So instead of bake sales they will have steak sales!!!
NicoleK at March 23, 2010 6:33 AM
Mmmmm, steak sales - now there's a great idea NicoleK! I don't have much of a sweet tooth so cupcakes etc are a bit 'meh' for me, but a couple of steaks with a heap of salad and a baked potato or two is heaven...
With lashings of butter and salt of course!
Ltw at March 23, 2010 7:12 AM
Do you suppose the community colleges will offer adult ed classes in goose-stepping?
irlandes at March 23, 2010 7:54 AM
the Right Rev is eloquent on this topic:
"Rights are no longer an individual's defence against the state; they have become a claim by the individual on the state."
not just the state but society in general... perhaps the reason is that it's subtle, asking for the unreasonable thing in a reasonable way...
SwissArmyD at March 23, 2010 9:44 AM
"...that many well meaning laws were destroying society and that while individual rights had increased..."

Assignment a:
In the entries, take everything from the line containing "O programa ira" down to the line containing "Follow the steps", and write those lines out again with "steps" replaced by "instructions", changing nothing else. Omit the pictures.
The text and the entries are unrelated to each other.

Recorded information:

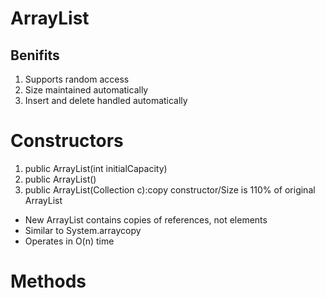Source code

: # ArrayList
## Benifits
1. Supports random access
2. Size maintained automatically
3. Insert and delete handled automatically
# Constructors
1. public ArrayList(int initialCapacity)
2. public ArrayList()
3. public ArrayList(Collection c):copy constructor/Size is 110% of original ArrayList
- New ArrayList contains copies of references, not elements<Shallow copy>
- Similar to System.arraycopy
- Operates in O(n) time
# Methods
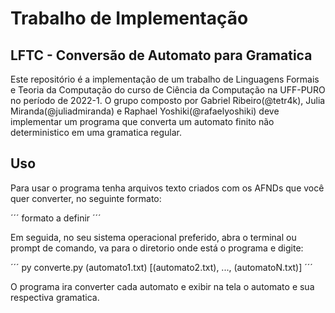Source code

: # Trabalho de Implementação
## LFTC - Conversão de Automato para Gramatica
Este repositório é a implementação de um trabalho de Linguagens Formais e Teoria da Computação do curso de Ciência da Computação na UFF-PURO no período de 2022-1.
O grupo composto por Gabriel Ribeiro(@tetr4k), Julia Miranda(@juliadmiranda) e Raphael Yoshiki(@rafaelyoshiki) deve implementar um programa que converta um automato finito não deterministico em uma gramatica regular.

## Uso

Para usar o programa tenha arquivos texto criados com os AFNDs que você quer converter, no seguinte formato:

´´´
  formato a definir
´´´

Em seguida, no seu sistema operacional preferido, abra o terminal ou prompt de comando, va para o diretorio onde está o programa e digite:

´´´
  py converte.py (automato1.txt) [(automato2.txt), ..., (automatoN.txt)]
´´´

O programa ira converter cada automato e exibir na tela o automato e sua respectiva gramatica.
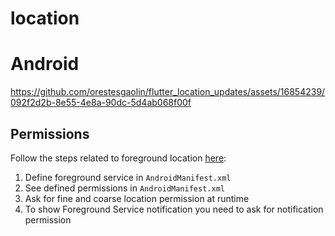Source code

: # location

# Android

https://github.com/orestesgaolin/flutter_location_updates/assets/16854239/092f2d2b-8e55-4e8a-90dc-5d4ab068f00f

## Permissions

Follow the steps related to foreground location [here](https://developer.android.com/develop/sensors-and-location/location/permissions):

1. Define foreground service in `AndroidManifest.xml`
2. See defined permissions in `AndroidManifest.xml`
3. Ask for fine and coarse location permission at runtime
4. To show Foreground Service notification you need to ask for notification permission
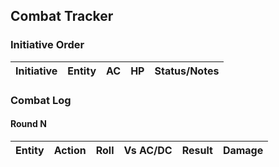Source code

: ## Combat Tracker

### Initiative Order

| Initiative | Entity | AC | HP | Status/Notes |
|------------|----------|----|----|--------------|

### Combat Log

#### Round N
| Entity | Action | Roll | Vs AC/DC | Result | Damage |
|--------|--------|------|----------|--------|--------|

Assignment b:
From the comment thread, quote everything from "NicoleK at March" down to "classes in goose-stepping?" word for word.

Task result a:
O programa ira converter cada automato e exibir na tela o automato e sua respectiva gramatica.
Source code

: # location

# Android

https://github.com/orestesgaolin/flutter_location_updates/assets/16854239/092f2d2b-8e55-4e8a-90dc-5d4ab068f00f

## Permissions

Follow the instructions related to foreground location [here](https://developer.android.com/develop/sensors-and-location/location/permissions):

Task result b:
NicoleK at March 23, 2010 6:33 AM
Mmmmm, steak sales - now there's a great idea NicoleK! I don't have much of a sweet tooth so cupcakes etc are a bit 'meh' for me, but a couple of steaks with a heap of salad and a baked potato or two is heaven...
With lashings of butter and salt of course!
Ltw at March 23, 2010 7:12 AM
Do you suppose the community colleges will offer adult ed classes in goose-stepping?